**Task details**
Two lines mark the range in the entries below: the one holding "right eye: (684, 163)" and the one holding "left back paw: (774, 707)". Set down those two and all lines between them, exactly.

**Study material**
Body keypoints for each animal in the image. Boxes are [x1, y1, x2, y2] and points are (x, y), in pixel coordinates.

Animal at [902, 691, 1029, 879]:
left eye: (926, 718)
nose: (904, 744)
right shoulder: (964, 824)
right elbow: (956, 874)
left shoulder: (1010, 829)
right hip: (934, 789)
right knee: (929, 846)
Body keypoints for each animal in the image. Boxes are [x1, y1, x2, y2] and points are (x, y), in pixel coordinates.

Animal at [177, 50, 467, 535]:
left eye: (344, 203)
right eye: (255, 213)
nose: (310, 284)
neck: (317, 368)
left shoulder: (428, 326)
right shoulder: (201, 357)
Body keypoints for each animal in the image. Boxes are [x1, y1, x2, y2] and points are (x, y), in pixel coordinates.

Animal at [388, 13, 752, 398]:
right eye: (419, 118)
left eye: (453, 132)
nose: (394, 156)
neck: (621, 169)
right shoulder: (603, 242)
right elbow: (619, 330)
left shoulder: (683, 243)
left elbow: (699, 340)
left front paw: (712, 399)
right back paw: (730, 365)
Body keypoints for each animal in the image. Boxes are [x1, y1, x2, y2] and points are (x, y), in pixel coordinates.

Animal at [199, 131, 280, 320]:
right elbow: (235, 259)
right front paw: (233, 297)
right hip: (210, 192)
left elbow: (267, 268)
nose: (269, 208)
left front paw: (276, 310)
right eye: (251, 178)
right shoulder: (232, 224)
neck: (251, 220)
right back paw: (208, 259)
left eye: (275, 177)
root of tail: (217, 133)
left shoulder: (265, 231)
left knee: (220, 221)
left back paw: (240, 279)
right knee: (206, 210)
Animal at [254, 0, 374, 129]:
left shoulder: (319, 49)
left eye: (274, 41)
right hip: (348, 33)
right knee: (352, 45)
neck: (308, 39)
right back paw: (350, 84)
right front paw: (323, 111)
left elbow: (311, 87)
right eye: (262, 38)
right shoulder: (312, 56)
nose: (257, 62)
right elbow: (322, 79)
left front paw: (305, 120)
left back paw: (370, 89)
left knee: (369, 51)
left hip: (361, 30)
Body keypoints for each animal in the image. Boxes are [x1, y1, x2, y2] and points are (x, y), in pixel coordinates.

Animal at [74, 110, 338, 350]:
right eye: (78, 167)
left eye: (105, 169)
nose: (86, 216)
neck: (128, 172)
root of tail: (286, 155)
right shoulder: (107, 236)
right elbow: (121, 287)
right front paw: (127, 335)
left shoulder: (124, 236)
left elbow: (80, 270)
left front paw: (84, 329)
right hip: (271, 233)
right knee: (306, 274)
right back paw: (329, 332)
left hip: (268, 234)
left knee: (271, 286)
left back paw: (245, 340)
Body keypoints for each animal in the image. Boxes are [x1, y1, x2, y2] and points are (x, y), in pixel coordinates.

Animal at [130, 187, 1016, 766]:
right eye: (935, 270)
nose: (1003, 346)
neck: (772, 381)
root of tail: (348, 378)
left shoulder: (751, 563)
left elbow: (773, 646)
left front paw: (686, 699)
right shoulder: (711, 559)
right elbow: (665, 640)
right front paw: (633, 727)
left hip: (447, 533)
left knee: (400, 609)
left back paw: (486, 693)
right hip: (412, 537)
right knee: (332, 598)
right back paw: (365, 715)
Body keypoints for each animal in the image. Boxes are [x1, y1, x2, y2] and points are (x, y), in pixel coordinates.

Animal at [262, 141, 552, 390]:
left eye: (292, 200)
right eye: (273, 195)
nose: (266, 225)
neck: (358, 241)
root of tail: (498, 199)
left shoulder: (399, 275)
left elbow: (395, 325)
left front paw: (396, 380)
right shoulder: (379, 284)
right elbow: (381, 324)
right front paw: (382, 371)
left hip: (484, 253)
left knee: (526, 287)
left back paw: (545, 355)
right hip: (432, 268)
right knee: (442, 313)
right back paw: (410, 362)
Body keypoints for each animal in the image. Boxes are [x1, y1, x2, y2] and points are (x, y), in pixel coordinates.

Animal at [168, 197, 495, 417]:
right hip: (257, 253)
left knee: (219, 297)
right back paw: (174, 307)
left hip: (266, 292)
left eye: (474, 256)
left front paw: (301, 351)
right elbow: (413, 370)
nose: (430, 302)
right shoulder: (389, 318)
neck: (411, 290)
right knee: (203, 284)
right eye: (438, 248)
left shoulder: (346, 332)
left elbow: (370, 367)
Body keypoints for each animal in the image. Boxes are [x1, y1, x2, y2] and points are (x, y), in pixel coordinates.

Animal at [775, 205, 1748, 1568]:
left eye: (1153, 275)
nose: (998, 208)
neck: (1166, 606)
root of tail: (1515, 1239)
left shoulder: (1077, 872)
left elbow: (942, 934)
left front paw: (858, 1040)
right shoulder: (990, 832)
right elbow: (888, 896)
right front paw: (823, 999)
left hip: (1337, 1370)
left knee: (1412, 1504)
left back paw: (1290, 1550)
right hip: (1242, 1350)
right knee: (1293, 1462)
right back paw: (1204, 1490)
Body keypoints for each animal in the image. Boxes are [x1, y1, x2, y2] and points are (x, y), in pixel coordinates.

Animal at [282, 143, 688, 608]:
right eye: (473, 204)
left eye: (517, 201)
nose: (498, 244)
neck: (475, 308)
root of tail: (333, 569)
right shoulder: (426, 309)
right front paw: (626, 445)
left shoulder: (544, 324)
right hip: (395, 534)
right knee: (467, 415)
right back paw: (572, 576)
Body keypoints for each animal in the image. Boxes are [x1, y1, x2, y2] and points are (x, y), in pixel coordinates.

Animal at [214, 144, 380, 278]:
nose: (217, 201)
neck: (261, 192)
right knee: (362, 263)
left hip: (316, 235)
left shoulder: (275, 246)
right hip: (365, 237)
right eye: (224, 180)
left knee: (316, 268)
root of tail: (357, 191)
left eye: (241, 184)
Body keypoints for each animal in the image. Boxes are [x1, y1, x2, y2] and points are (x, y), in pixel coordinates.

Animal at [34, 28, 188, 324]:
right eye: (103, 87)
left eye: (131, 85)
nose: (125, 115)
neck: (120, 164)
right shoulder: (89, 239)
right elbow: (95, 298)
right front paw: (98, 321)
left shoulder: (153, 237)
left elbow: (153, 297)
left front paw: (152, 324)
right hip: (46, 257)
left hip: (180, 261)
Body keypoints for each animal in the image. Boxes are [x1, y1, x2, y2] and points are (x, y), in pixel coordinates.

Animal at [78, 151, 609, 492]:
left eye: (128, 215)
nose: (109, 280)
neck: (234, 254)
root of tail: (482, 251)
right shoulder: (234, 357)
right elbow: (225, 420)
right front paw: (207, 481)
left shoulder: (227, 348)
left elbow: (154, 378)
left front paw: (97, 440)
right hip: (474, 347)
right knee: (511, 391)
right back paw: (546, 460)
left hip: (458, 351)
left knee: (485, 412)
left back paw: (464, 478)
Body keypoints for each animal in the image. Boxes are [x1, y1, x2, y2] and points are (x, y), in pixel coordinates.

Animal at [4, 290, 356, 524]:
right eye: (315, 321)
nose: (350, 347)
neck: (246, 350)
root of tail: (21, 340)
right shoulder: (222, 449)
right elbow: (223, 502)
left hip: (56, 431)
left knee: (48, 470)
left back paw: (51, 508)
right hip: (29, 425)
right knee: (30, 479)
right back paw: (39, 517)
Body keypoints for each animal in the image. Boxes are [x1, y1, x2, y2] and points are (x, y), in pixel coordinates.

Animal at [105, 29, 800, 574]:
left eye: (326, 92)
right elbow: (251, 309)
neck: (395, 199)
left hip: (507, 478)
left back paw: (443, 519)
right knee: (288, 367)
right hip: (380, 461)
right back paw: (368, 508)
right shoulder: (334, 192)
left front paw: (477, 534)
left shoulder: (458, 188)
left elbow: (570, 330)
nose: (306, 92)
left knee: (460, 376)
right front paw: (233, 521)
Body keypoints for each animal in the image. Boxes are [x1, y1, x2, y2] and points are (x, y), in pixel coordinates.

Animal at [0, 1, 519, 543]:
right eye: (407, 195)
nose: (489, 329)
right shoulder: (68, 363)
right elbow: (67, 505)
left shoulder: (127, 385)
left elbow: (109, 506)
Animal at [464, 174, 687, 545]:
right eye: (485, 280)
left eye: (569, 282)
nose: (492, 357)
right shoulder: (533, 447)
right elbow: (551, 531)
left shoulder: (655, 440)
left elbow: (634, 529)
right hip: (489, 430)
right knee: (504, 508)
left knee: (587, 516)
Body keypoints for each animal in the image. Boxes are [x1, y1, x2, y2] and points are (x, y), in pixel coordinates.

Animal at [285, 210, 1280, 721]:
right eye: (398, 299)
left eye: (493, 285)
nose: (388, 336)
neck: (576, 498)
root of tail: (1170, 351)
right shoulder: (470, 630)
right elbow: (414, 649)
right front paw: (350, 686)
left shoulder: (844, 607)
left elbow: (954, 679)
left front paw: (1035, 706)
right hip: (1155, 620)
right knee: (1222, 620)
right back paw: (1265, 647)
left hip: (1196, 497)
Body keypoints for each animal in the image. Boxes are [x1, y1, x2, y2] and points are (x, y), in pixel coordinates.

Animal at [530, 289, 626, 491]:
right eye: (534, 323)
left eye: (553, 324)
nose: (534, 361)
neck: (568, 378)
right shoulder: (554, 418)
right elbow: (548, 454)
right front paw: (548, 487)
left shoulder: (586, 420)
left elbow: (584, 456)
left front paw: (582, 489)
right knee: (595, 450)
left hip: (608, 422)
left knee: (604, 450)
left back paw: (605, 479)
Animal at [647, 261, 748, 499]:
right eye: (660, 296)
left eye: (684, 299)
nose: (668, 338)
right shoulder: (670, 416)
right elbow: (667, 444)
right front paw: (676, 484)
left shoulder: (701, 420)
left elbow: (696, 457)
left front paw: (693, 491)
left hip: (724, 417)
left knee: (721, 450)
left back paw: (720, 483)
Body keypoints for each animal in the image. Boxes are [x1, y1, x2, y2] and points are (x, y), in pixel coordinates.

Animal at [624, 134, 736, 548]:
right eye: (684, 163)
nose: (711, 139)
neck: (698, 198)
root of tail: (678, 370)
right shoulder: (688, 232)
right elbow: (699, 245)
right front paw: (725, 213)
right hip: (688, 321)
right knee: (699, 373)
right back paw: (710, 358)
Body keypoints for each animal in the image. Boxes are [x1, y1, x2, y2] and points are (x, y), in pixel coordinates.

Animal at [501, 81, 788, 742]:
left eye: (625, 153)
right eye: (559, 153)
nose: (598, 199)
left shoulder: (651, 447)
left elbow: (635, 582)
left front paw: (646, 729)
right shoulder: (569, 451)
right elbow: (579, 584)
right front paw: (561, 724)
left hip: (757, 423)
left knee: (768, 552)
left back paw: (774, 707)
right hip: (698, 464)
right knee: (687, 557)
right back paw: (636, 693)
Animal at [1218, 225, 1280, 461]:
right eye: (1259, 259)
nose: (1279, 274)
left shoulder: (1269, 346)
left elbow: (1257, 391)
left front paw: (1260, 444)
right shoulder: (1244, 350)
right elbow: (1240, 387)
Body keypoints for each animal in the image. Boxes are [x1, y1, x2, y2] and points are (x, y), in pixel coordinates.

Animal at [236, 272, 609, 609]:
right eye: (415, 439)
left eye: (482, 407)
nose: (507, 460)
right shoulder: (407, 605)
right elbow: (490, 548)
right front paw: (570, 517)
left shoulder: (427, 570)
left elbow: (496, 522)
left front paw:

**Task response**
right eye: (684, 163)
nose: (711, 139)
neck: (698, 198)
root of tail: (678, 370)
right shoulder: (688, 232)
right elbow: (699, 245)
right front paw: (725, 213)
right hip: (688, 321)
right knee: (699, 373)
right back paw: (710, 358)
Body keypoints for each animal in the image. Boxes are [x1, y1, x2, y2] and points are (x, y), in pixel coordinates.

Animal at [501, 81, 788, 742]:
left eye: (625, 153)
right eye: (559, 153)
nose: (598, 199)
left shoulder: (651, 447)
left elbow: (635, 582)
left front paw: (646, 729)
right shoulder: (569, 451)
right elbow: (579, 584)
right front paw: (561, 724)
left hip: (757, 423)
left knee: (768, 552)
left back paw: (774, 707)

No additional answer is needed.